Je ne lui réponds pas. Ce n'est pas encore le moment de lui dire que je vois un homme ! Une chose à la fois.
"C'est toujours la faute des femmes..." il ajoute.
"Quoi donc ?"
"Elles déchirent les familles, elles dressent les enfants contre leurs parents... Même Giulia..."
"Elle est morte. Laisse la en paix. D'autre part toi... toi qu'as-tu jamais fait pour la famille, à part accumuler les sous et..."
"J'ai travaillé comme un fou pour vous donner ce confort."
"Mais tu ne nous as pas donné ce qui compte le plus, ni à Daniel ni à moi... ni à maman. Ce n'est pas le confort le plus important. C'est le respect, au moins, si non l'amour. Deux choses que tu ne connais pas, pauvre papa !"
"L'homme doit travailler pour apporter de l'argent à la maison, la femme doit s'occuper de la famille."
J'ai un rire amer : il ne se rend pas compte de ce qu'il raconte ? "Tu sais, je m'appelle Mario, pas Maria. Et puis tu retardes d'au moins deux générations. Le monde change... Va regarder ta télé bien-aimée, papa, va et laisse-moi tranquille."
Il s'en va. Il a l'air bossu. Il se sent vraisemblablement victime de son ingrat de fils... Dommage pour lui. Comme il ne peut plus faire le chef, maintenant il fait la victime. Oui, dommage pour lui.
Je mets la table. Je vais chercher maman.
"Mario..." elle gémit pendant que je l'aide à sortir du lit, "... c'est vrai que tu veux quitter la maison ?"
"Je n'ai jamais dit ça... mais en fait ce n'est pas exclus. Mais avant, je dois trouver les aides."
"Mais au moins... tu viendras me voir, quelques fois ?"
"Bien sûr."
"Ton père est furieux contre toi... et contre Daniel."
"Je sais. Et toi ?"
"Moi... moi j'attends seulement que le seigneur m'appelle là-haut. Je suis fatiguée de me traîner dans cette vallée de larmes. Je ne sers plus à rien ni à personne."

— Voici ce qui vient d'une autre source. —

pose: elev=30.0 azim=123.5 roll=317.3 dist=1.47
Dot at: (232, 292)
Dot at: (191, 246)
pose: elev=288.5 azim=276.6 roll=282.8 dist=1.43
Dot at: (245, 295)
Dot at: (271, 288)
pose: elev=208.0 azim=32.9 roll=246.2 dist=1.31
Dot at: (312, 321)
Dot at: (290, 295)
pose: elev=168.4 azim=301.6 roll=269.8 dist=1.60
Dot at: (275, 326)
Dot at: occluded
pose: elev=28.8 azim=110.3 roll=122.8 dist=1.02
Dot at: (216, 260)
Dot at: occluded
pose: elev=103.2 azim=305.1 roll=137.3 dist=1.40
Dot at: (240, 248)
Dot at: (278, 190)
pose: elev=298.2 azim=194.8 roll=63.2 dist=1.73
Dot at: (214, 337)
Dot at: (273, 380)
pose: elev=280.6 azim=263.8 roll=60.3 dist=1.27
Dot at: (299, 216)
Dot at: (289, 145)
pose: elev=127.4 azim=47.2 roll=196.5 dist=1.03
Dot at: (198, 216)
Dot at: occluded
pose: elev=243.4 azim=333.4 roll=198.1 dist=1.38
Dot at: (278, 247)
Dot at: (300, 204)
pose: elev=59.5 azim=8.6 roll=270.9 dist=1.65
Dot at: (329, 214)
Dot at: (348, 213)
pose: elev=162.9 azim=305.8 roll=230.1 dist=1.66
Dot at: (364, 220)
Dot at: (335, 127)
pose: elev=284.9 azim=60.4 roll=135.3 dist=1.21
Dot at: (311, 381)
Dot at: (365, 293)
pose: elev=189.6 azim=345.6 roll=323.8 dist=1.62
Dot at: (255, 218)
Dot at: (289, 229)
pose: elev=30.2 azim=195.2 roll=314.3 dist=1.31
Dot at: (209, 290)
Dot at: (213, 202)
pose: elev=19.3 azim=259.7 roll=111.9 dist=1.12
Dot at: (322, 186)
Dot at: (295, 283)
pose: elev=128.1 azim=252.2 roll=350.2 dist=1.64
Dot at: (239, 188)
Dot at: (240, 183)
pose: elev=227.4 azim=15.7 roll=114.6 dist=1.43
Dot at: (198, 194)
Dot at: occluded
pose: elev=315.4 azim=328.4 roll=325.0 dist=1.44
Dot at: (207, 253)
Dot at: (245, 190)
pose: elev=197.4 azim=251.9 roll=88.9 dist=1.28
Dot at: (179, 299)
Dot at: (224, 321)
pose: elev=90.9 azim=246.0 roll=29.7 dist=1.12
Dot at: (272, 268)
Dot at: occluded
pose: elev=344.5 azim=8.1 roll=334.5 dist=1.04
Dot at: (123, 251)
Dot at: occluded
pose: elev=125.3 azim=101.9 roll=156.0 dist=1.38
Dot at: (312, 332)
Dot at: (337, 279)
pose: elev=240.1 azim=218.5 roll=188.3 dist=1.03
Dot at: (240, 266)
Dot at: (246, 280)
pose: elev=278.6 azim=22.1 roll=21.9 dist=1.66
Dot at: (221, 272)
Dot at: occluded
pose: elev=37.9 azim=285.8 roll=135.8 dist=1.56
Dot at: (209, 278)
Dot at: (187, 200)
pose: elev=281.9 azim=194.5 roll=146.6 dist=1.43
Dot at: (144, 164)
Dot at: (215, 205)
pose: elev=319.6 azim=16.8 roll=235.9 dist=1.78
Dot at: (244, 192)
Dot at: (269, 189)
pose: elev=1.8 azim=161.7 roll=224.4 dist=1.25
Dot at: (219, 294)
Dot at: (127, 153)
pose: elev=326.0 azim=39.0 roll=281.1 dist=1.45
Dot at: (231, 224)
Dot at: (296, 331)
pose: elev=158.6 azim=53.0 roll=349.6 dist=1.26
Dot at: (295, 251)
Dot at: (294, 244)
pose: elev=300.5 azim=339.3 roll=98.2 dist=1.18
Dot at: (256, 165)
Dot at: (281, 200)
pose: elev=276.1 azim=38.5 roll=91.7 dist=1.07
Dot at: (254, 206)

C'est sa façon de faire pression sur moi : se lamenter, me faire remarquer quelle malchance est la sienne... Me faire porter ses maux réels et imaginaires. Je voudrais lui demander pourquoi elle a épousé quelqu'un comme papa. Parce qu'il en a fait sa servante avant de décharger le fardeau sur mes épaules. Mais je ne dis rien. Elle ne saurait sans doute pas me répondre, peut-être ne le sait-elle même pas elle-même.
Quelle famille non-famille que la nôtre ! Et à part moi, il y a aussi les trois petits à en payer le prix. Leur père au loin, leur mère morte, la grand-mère qui ne peut plus s'occuper d'eux, le grand-père qui croit que leur faire risette suffit, mais qui ne bouge pas un doigt pour eux.
Daniel doit reprendre la responsabilité de ses enfants. Je dois lui faire comprendre qu'il ne suffit pas d'envoyer de l'argent pour eux, mais qu'ils ont aussi besoin de lui, de son affection. Sinon il risque de devenir comme papa. Je dois le faire, pour les trois petits monstres... Il ne doit pas croire qu'il suffit de me remplacer par une baby-sitter.
Bien sûr, je veux m'en aller, mais je ne le ferai que quand j'aurai organisé les choses.
J'ai eu de la chance de rencontrer Gian... je me dis pendant qu'on commence à manger, en silence, comme toujours quand les trois poussins ne sont pas avec nous.